=== Oefentekst ===

● ● ● ● ●

Ik zat geklemd tussen de twee dames op de achterbank van de Volkswagenkever.
Mijn vriend die de auto bestuurde keek olijk in de achteruitkijkspiegel. In het Frans zei hij tegen de dames dat ik een mormoon was. Ze wilden meteen meer weten.
– C’est quoi, un mormon? Wat is dat, een mormoon?
– Het is een lid van de mormoonse kerk. Een religie uit Amerika.
– Kom je uit Amerika?
– Nee, ik ben Belg.
– Waarom ben je dan een mormoon?
– De mormoonse kerk zendt zendelingen uit. Ik heb er twee in België ontmoet.
– Zijn er ook zendelingen hier?
– Nee, nog niet.
Inderdaad, dit was Kinshasa, Congo, het centrum van Zwart Afrika. In 1971.
Ze bleven vragen stellen. Hebben mormonen scholen? Wonen zendelingen in een klooster? Mogen ze trouwen? Wat is anders dan bij de katholieken? Zijn er veel mormonen?
Ik antwoordde zo bondig mogelijk en probeerde het gesprek in te korten. Maar hun interesse nam niet af. Hebben mormonen een paus? Wat doen mormonen als ze elkaar ontmoeten? Hoe bidden mormonen?
Geklemd tussen de twee zwarte dames achterin de kleine auto, hield ik de weg voor me in het oog. Hoe lang nog? De rit van Kinshasa’s centrum naar mijn verblijfplaats in een zijstraatje van Limete zou ongeveer een half uur duren. Mijn twee Europese vrienden, internationale ontwikkelingssamenwerkers en vrijgezellen zoals ik, zaten vooraan. We reden in de stroom van auto’s, scooters, afgeleefde bussen en deinende vrachtwagens, tot de nok gepakt en rollend als schepen, allemaal te hard snellend over het afbrokkelend asfalt. Op de brede zandige stroken aan elke kant van de rijweg liepen massa’s mensen. Werklieden, werkzoekenden, hangjongeren, kinderen. Vrouwen gewikkeld in kleurrijke pagnes, de meesten met een peuter vastgebonden op de rug en een volgeladen bassin op het hoofd. Mijl na mijl liepen ze langs de acacia’s en uitgemergelde palmbomen, langs verroeste autowrakken, langs straatverkopers, langs kappers aan kleine tafels en schoenpoetsers naast hun dozen. Ze liepen tussen zwervende honden en bedelende jongens, doorheen het rode stof dat hun voeten opwierp, doorheen de rook van smeulende vuurtjes die oude mannen in kleermakerszit aangewakkerd hielden.

● ● ● ● ●

=== Schrijfopdracht ===
Schrijf verder aan het verhaal hierboven over de autorit door Kinshasa, vanaf de laatste zin.

=== Onderzochte gegevens ===

● ● ● ● ●

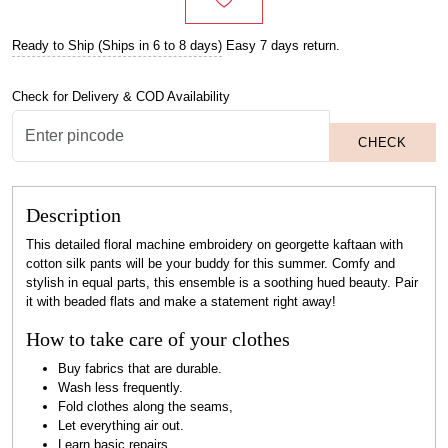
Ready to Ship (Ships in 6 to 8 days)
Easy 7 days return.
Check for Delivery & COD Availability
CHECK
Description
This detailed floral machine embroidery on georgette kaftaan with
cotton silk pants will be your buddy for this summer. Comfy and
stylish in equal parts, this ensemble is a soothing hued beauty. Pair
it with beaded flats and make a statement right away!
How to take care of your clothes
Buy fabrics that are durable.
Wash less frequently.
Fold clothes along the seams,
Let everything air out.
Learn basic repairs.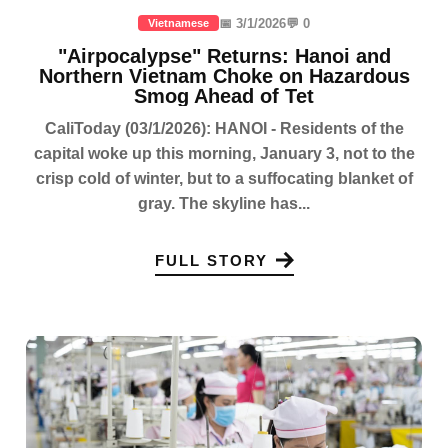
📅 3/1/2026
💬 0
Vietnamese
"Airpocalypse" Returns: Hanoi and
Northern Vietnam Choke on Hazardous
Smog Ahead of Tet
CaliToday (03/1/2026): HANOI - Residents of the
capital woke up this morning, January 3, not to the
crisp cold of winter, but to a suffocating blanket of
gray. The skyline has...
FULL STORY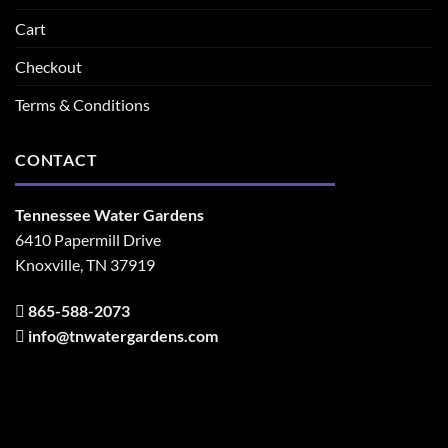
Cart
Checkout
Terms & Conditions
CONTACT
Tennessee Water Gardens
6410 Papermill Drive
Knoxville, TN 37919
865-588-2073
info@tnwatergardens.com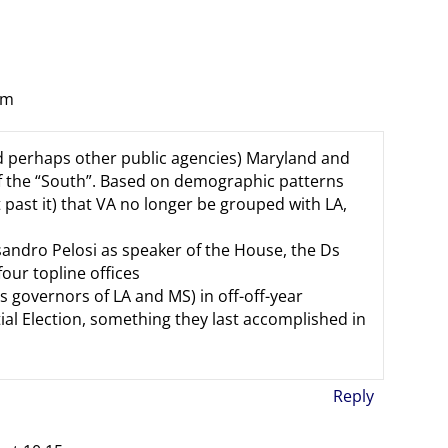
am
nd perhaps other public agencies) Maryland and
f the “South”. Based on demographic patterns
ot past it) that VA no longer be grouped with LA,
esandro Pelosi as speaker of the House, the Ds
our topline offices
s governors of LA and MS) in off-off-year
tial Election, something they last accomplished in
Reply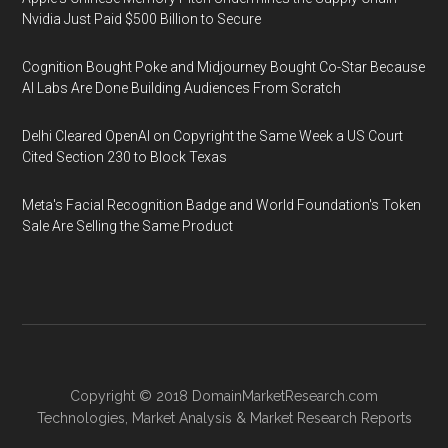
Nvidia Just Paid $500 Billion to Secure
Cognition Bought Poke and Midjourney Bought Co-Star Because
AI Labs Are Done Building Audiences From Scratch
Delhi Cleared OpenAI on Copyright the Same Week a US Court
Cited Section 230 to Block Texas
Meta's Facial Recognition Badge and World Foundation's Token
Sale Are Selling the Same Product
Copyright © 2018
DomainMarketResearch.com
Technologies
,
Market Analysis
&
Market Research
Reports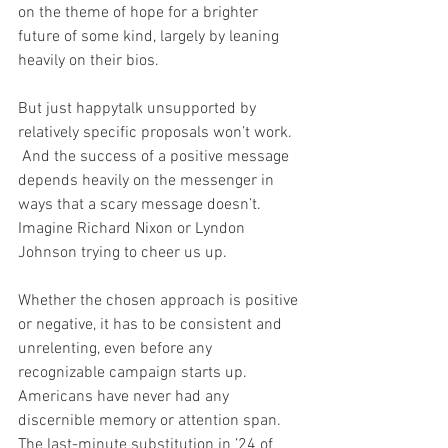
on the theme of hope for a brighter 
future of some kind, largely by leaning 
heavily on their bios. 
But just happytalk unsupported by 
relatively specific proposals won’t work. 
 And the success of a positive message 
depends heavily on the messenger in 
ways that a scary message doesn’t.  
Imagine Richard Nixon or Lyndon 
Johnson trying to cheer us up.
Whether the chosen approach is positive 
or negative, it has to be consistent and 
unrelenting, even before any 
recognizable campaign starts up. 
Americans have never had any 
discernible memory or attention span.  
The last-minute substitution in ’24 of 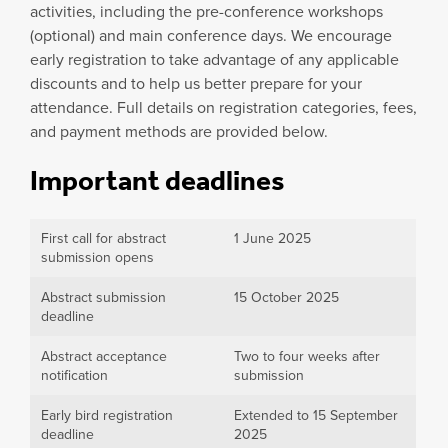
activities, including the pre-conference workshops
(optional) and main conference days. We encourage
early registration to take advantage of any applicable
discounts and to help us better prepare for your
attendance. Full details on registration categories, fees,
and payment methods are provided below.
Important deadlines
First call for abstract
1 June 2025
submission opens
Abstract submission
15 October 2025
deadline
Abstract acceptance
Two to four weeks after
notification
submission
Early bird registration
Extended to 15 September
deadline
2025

● ● ● ● ●

=== Verwacht antwoord ===
– Hoe bidden mormonen?
– We bidden tot onze hemelse Vader, we danken hem, vragen om zegeningen.
– Luistert God naar mormonen?
– Ja, we geloven dat hij dat doet.
– Luister God ook naar ons?
Mijn twee vrienden vooraan waren stil nu. Ze waren de vrolijkheid kwijt waarmee ze de auto waren binnengestapt.
Ik was vijfentwintig. Mijn werk als ontwikkelingssamenwerker bestond erin les te geven op een kleine school aan de rand van een sloppenwijk. In Afrika vinden hulpverleners, vrijgezellen, elkaar. Mijn twee vrienden en ik deden dingen samen na het werk — sporten, varen op de Congostroom of trips in het binnenland. Op zaterdagmiddag reden we soms naar het centrum van Kinshasa om te lunchen in de Memling, het enige hotel in de hoofdstad dat toen nog de koloniale arrogantie van kwaliteit ten toon spreidde. Een van ons haalde de twee anderen op en reed ze daarna terug naar huis.
Die zaterdag hadden we het dessert opgelepeld en de ober betaald. De Memling was stil. Mijn vrienden keken naar de bar, een paar meter van onze tafel. De twee dames hadden hun aandacht getrokken. Strakke vinyl minirokjes, één fel groen, één oranje. Tops die hun push-up bh’s nauwelijks bedekten. Hun zwarte huid was gebleekt tot beige, hun kroeshaar rechtgetrokken in westerse souplesse. Ze leunden op hun barkruk, vrijpostig, uitnodigend, elk met een klein plastic tasje onder de hand, klaar om te gaan. Mijn twee vrienden knikten naar hen. Overeenkomsten van dit soort nemen slechts een paar blikken.
– We brengen je eerst naar huis, Wilfried.
Met vijf van ons om in de VW plaats te nemen, eindigde ik achterin tussen de dames. Hun blote armen, glinsterend van geurige olie, drukten tegen mijn hemdsmouwen. De grote oorring van de dame aan mijn linkerzij bungelde tegen mijn schouder.
Toen we de parkeerplaats verlieten, keek de chauffeur in de achteruitkijkspiegel en moest lachen om het zicht:
– Jullie krijgen niets van hem. Hij is een mormoon.
– Wat is dat, een mormoon? vroegen ze.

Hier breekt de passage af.